GroupMe founders exit to work on separate stealth-mode startups
On August 21, 2011, group messaging app GroupMe sold to Skype (which in turn sold to Microsoft) for up to $68 million with earnouts. Exactly two years later, the messaging company's founders, Steve Martocci and Jared Hecht are out.
Hecht Tweeted a last-day-of-school-style message on August 24. His official last day is September 2.
.@GroupMe has become an indispensable part of millions of people's lives and that makes me unbelievably proud and happy.

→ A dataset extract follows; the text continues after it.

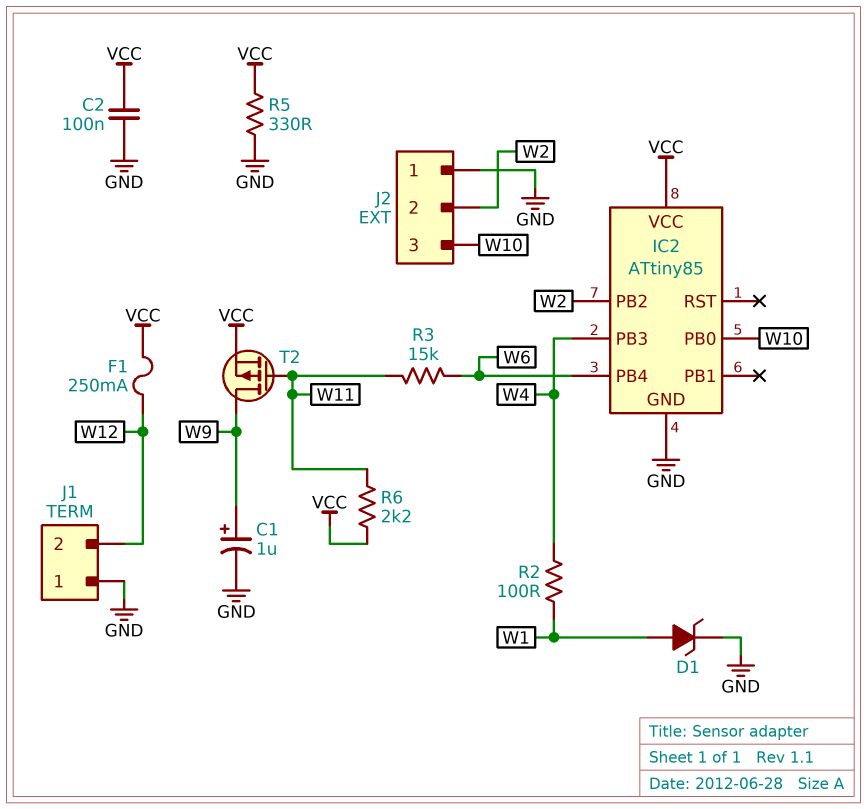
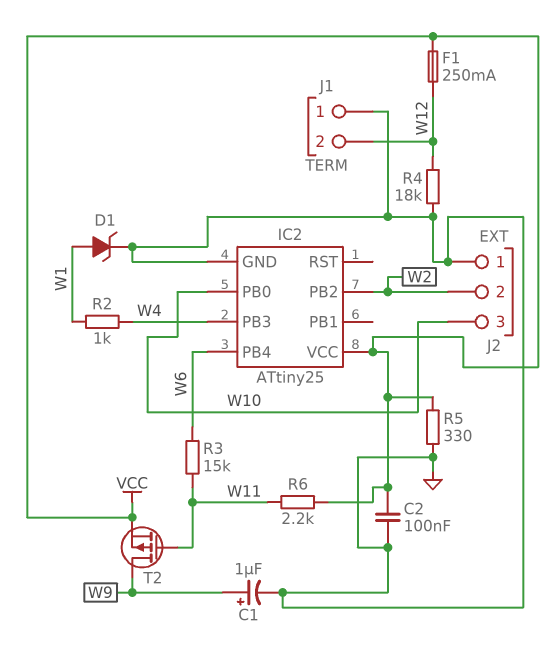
IC2: ATtiny85 -> ATtiny25
R2: 100 (W1, W4) -> 1k (W1, W4)
R4: none -> 18k (GND, W12)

— Jared Hecht (@jaredhecht) August 24, 2013 A month after the acquisition, co-founder Steve Martocci was already making it clear that GroupMe "wouldn't be his last startup." A story about his comments was quickly amended with a statement from GroupMe's reps, who noted, "He is 100% committed to seeing Skype and GroupMe grow to 1 billion users and is not planning to go anywhere."
In the two years since then, GroupMe has grown to more than 12 million registered users, 4 million of which are monthly actives in the US. GroupMe's head of engineering, John Pignata, and its head of product, Chris Connelly, will lead the team going forward.
Meanwhile, Hecht and Martocci are plotting their next projects. They won't be working together this time.
Martocci is at work on a new stealth-mode project called Splice. His co-founder is Matt Aimonetti, a former LivingSocial and Sony Playstation engineer who is well-known in the Ruby and open source communities.
The project appears to be a collaboration app for making electronic dance music. The brand's Twitter account has shared a variety of articles related to streaming music, royalties for artists and electronic dance music. The company hasn't raised venture capital yet and the app will be announced "soonish," I'm told.
EDM and rave culture has been "having a moment" for a couple of years now and shows no signs of slowing. (Unless you take Miley Cyrus' references to Molly and the New York Times' feature story on it as a shark-jumping moment.) TheFuture.fm, a site which allowed DJ's to legally upload and stream their mixes while while paying the proper royalty fees to the rights holders, had a lot of promise when it launched, although the company been quiet for the last year or so. Last year Seth Goldstein, founder of Turntable.fm, launched DJZ, a media portal for "celebrating top DJ's as cultural heroes."
Hecht also declined to elaborate on his project, as it is still in the early idea stages. It will be related to finance in some way, but few other details are nailed down yet.